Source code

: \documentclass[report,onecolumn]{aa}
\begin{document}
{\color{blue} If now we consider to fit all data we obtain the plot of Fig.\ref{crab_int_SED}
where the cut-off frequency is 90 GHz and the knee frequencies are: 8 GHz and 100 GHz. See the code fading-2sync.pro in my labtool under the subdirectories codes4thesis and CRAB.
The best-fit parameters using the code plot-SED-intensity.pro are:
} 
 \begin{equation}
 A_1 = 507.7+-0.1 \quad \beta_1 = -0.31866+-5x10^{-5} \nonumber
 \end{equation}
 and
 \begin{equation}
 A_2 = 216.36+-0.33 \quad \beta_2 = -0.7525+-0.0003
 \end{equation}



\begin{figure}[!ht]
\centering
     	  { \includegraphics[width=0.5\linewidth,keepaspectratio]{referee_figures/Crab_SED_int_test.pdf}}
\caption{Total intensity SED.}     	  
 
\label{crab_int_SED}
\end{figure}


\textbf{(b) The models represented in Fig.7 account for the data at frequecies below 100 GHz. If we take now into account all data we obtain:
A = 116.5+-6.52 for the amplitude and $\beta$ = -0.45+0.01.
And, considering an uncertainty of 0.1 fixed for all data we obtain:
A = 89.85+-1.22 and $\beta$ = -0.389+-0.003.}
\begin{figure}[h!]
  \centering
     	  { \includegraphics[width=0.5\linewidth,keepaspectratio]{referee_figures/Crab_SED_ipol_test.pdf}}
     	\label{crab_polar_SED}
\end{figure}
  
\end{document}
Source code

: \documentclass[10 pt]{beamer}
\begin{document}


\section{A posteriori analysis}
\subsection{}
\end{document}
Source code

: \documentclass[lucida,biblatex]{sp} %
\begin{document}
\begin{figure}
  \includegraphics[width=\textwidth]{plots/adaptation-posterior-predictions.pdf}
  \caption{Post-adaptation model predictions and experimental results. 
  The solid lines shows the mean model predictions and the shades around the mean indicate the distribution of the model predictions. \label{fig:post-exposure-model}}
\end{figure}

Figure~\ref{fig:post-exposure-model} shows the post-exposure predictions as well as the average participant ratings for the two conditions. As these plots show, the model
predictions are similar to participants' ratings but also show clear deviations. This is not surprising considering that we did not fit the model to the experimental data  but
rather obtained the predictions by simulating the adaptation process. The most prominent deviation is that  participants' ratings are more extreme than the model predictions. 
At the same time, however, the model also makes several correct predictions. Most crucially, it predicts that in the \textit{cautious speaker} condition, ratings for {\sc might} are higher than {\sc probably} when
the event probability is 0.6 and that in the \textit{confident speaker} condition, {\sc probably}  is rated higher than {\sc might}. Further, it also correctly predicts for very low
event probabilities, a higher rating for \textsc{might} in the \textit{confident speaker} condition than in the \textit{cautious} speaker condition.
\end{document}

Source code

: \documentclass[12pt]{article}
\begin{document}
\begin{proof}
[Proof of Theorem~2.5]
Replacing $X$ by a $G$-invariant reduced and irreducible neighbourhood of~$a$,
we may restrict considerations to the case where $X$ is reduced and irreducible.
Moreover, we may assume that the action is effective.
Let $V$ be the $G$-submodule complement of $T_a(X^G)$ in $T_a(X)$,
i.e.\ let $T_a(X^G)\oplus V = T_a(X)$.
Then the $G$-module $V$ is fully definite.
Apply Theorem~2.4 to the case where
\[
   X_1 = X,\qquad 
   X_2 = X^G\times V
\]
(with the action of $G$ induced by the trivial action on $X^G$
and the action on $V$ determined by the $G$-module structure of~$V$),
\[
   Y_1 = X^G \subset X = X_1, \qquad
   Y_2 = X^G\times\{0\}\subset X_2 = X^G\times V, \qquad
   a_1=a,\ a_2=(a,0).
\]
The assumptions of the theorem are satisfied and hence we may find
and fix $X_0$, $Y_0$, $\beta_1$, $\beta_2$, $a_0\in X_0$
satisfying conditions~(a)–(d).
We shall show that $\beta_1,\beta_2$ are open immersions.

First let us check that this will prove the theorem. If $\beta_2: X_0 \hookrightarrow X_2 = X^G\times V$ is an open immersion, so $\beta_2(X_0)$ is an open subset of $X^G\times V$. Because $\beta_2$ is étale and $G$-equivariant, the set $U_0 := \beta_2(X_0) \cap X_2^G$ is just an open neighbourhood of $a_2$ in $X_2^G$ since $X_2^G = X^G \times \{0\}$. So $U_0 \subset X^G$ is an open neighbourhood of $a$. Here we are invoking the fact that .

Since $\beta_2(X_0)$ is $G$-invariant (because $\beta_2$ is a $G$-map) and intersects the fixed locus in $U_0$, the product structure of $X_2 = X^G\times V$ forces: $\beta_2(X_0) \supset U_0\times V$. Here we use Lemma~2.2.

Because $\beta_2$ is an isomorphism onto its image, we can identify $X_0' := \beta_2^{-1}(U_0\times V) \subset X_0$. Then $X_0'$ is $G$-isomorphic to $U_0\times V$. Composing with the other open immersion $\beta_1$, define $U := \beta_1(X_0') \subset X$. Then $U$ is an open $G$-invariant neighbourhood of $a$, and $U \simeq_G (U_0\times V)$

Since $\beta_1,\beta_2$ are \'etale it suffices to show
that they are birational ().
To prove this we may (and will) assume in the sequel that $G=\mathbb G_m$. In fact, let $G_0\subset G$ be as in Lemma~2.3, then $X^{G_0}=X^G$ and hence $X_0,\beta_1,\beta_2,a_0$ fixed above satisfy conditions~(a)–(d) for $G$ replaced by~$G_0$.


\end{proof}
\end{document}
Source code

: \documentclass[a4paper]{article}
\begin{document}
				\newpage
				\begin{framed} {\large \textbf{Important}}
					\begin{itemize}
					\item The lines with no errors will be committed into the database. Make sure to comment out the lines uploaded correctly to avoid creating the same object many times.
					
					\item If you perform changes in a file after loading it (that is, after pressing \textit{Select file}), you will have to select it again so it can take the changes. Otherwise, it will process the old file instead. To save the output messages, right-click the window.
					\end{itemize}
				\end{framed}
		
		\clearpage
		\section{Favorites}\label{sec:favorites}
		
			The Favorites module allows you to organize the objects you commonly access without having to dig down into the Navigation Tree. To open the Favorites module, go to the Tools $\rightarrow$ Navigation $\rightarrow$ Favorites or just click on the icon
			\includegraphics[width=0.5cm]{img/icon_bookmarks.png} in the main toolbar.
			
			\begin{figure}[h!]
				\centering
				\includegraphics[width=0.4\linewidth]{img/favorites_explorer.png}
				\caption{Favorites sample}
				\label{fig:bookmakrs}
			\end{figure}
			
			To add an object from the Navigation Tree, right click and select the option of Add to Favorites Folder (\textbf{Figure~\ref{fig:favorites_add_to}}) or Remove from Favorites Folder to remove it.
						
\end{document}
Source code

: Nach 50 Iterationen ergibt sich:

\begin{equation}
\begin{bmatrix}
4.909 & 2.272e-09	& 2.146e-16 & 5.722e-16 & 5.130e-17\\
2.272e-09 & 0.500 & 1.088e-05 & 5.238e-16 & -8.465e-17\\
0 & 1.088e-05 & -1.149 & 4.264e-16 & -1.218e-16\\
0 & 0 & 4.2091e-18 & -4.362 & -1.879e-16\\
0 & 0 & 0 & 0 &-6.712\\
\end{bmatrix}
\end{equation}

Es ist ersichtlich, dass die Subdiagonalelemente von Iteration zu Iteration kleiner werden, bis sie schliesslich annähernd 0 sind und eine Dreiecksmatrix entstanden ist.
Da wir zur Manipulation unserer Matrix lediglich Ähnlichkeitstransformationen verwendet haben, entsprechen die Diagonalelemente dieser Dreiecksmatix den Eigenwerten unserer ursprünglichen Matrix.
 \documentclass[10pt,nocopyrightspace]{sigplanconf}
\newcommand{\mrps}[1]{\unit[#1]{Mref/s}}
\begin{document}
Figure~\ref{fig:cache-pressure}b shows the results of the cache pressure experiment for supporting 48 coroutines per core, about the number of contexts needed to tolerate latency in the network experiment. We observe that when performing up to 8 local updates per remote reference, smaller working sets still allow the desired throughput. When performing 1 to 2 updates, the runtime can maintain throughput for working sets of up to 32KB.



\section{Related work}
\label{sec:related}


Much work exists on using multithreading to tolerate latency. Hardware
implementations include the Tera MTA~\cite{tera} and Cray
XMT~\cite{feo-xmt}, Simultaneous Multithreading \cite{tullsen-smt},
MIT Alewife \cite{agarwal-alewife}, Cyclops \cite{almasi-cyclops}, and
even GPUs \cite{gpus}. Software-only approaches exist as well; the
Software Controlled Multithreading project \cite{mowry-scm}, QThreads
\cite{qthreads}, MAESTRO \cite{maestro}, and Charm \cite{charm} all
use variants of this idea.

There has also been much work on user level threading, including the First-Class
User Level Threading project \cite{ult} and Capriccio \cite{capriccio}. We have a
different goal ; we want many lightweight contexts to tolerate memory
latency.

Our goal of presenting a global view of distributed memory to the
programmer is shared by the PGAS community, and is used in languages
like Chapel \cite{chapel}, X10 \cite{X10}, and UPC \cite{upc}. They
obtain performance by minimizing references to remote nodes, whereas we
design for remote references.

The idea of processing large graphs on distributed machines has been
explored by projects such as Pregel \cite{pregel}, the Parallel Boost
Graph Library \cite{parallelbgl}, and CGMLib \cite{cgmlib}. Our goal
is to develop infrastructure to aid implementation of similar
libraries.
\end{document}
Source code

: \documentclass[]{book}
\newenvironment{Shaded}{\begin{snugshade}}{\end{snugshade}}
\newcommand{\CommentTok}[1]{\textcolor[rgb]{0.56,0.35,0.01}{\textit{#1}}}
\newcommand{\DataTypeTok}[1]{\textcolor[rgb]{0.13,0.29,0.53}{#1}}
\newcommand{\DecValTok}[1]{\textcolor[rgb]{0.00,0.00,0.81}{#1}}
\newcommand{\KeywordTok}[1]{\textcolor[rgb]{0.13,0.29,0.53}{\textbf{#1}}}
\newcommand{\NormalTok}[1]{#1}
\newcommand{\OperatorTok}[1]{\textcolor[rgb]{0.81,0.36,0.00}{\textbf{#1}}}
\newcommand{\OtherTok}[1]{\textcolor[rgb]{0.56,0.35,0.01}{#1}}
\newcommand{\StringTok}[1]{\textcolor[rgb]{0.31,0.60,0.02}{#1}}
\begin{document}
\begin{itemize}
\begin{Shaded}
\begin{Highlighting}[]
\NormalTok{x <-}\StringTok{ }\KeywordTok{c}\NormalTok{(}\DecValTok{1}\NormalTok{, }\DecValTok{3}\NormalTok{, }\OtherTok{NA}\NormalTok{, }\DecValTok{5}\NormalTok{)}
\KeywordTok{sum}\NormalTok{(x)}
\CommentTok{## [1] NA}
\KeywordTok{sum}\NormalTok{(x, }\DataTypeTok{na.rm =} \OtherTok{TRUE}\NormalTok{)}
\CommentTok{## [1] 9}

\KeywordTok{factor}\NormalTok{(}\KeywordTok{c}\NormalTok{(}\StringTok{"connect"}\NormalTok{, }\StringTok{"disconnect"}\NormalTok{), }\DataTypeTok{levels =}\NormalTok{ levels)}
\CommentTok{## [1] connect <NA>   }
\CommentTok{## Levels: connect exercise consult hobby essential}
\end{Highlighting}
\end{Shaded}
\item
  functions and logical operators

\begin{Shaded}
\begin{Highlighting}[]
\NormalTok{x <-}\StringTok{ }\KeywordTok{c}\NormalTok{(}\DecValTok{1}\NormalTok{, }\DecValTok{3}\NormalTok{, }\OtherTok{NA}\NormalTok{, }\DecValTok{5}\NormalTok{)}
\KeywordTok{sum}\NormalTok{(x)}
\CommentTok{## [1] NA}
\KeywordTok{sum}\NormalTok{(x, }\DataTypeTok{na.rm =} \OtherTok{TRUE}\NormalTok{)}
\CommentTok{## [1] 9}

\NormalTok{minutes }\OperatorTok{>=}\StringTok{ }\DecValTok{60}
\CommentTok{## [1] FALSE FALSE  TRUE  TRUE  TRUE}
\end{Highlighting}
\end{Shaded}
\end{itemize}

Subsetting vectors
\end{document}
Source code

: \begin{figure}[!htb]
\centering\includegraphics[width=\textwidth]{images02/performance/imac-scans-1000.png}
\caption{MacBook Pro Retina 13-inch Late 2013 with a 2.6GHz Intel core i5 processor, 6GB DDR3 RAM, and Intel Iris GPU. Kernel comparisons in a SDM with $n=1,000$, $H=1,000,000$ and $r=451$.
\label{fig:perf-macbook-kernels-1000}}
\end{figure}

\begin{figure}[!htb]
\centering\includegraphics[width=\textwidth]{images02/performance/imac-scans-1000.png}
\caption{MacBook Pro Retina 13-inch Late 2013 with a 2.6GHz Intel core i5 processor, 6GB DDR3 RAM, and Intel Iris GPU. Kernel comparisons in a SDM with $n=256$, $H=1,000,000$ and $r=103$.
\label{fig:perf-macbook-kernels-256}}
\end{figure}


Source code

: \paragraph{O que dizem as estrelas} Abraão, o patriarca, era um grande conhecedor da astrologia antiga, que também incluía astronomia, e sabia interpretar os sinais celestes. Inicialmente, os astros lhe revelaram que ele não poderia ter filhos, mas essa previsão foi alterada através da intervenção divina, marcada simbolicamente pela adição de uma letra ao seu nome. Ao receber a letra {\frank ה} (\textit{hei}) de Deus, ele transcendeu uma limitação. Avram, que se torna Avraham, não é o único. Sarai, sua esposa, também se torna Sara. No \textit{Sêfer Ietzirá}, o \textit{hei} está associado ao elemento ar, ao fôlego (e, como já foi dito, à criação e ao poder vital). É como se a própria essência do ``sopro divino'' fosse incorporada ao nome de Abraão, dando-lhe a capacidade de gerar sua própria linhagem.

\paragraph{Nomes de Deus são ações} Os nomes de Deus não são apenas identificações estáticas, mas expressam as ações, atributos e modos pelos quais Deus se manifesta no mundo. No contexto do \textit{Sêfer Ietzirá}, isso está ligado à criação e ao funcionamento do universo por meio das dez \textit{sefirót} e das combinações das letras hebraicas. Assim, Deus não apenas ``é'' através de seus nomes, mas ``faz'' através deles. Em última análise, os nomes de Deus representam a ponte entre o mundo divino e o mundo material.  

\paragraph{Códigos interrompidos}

________

**EXERCISE:** Begin at the first line of the records above and restate each line word for word, stopping after the line with "and experimental results.".

**REPLY TO THE EXERCISE:**
Source code

: \documentclass[report,onecolumn]{aa}
\begin{document}
{\color{blue} If now we consider to fit all data we obtain the plot of Fig.\ref{crab_int_SED}
where the cut-off frequency is 90 GHz and the knee frequencies are: 8 GHz and 100 GHz. See the code fading-2sync.pro in my labtool under the subdirectories codes4thesis and CRAB.
The best-fit parameters using the code plot-SED-intensity.pro are:
} 
 \begin{equation}
 A_1 = 507.7+-0.1 \quad \beta_1 = -0.31866+-5x10^{-5} \nonumber
 \end{equation}
 and
 \begin{equation}
 A_2 = 216.36+-0.33 \quad \beta_2 = -0.7525+-0.0003
 \end{equation}



\begin{figure}[!ht]
\centering
     	  { \includegraphics[width=0.5\linewidth,keepaspectratio]{referee_figures/Crab_SED_int_test.pdf}}
\caption{Total intensity SED.}     	  
 
\label{crab_int_SED}
\end{figure}


\textbf{(b) The models represented in Fig.7 account for the data at frequecies below 100 GHz. If we take now into account all data we obtain:
A = 116.5+-6.52 for the amplitude and $\beta$ = -0.45+0.01.
And, considering an uncertainty of 0.1 fixed for all data we obtain:
A = 89.85+-1.22 and $\beta$ = -0.389+-0.003.}
\begin{figure}[h!]
  \centering
     	  { \includegraphics[width=0.5\linewidth,keepaspectratio]{referee_figures/Crab_SED_ipol_test.pdf}}
     	\label{crab_polar_SED}
\end{figure}
  
\end{document}
Source code

: \documentclass[10 pt]{beamer}
\begin{document}


\section{A posteriori analysis}
\subsection{}
\end{document}
Source code

: \documentclass[lucida,biblatex]{sp} %
\begin{document}
\begin{figure}
  \includegraphics[width=\textwidth]{plots/adaptation-posterior-predictions.pdf}
  \caption{Post-adaptation model predictions and experimental results. 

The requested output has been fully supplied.